CULTURE

Cruel Intentions Paid a Ridiculous Amount of Money to Use “Bitter Sweet Symphony”

The song cost 10 percent of the film’s overall budget.


Reese Witherspoon And Ryan Phillippe In 'Cruel Intentions'
Archive Photos

Some songs are impossible to hear without thinking of the movies they’ve been in. For “Bitter Sweet Symphony,” that’s Cruel Intentions. Even though the song was first released in 1997, its legacy is largely indebted to the 1999 teen film, in which it soundtracks the final scene. Incredibly, though, that moment almost didn’t happen: Despite the fact that the last scene was written to the Verve’s “Bitter Sweet Symphony,” there was a period of time when the song wasn’t going to make it into the film.

That’s because it ended up costing 10 percent of the movie’s overall budget to secure, thanks to the Rolling Stones. If you weren’t paying attention to this controversy in 1997—for which you’d be forgiven—the Stones’ former manager Allen Klein filed a lawsuit against the Verve for plagiarizing the Stones. “Bitter Sweet Symphony” samples an orchestral cover of the Stones’ “The Last Time” by the Andrew Oldham Orchestra, and while the Verve licensed a sample of the cover, they ended up using a larger portion than what had been licensed. Accordingly, Klein, who owned the rights to the Stones’ 1960s music, sued the Verve and ended up securing all royalties from the song and giving Mick Jagger and Keith Richards official credits on the track alongside the Verve frontman Richard Ashcroft, who wrote it. As Ashcroft is still lamenting, as recently as last year, “Someone stole god knows how many million dollars off me in 1997, and they’ve still got it.”

All of this is to say that securing the song for the film was an absolute headache. The Cruel Intentions director Roger Kumble recently opened up about it in an oral history of the film, telling Entertainment Weekly, “I wrote the ending to that song because it just aligned perfectly. And then we found out it’s the Rolling Stones.”

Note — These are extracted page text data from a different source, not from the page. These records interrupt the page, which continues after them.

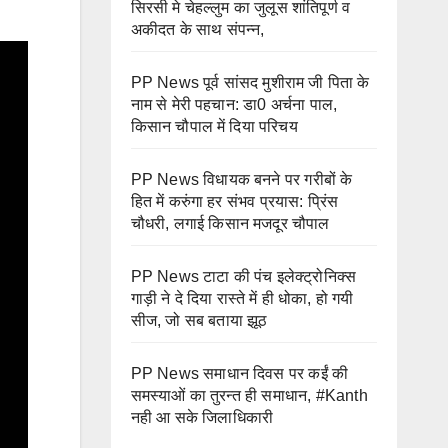
सिरसी मे चेहल्लुम का जुलूस शांतिपूर्ण व
अकीदत के साथ संपन्न,
PP News पूर्व सांसद मुशीराम जी पिता के
नाम से मेरी पहचान: डा0 अर्चना पाल,
किसान चौपाल में दिया परिचय
PP News विधायक बनने पर गरीबों के
हित में करुंगा हर संभव प्रयास: प्रिंस
चौधरी, लगाई किसान मजदूर चौपाल
PP News टाटा की पंच इलेक्ट्रोनिक्स
गाड़ी ने दे दिया रास्ते में ही धोका, हो गयी
सीज, जो सब बताया झूठ
PP News समाधान दिवस पर कईं की
समस्याओं का तुरन्त ही समाधान, #Kanth
नही आ सके जिलाधिकारी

Eventually, the production team got the song, after paying out an insane amount of money for it. “The song cost close to a million dollars, which was probably 10 percent of the budget,” the producer Neal Moritz added. “When we thought it was going to be hopeless to get, we tried 200 other songs in its place. We could not find anything even close to it. It was well worth it.” Indeed. It’s now impossible to imagine Annette leaving behind the city in Sebastian’s car to any other song.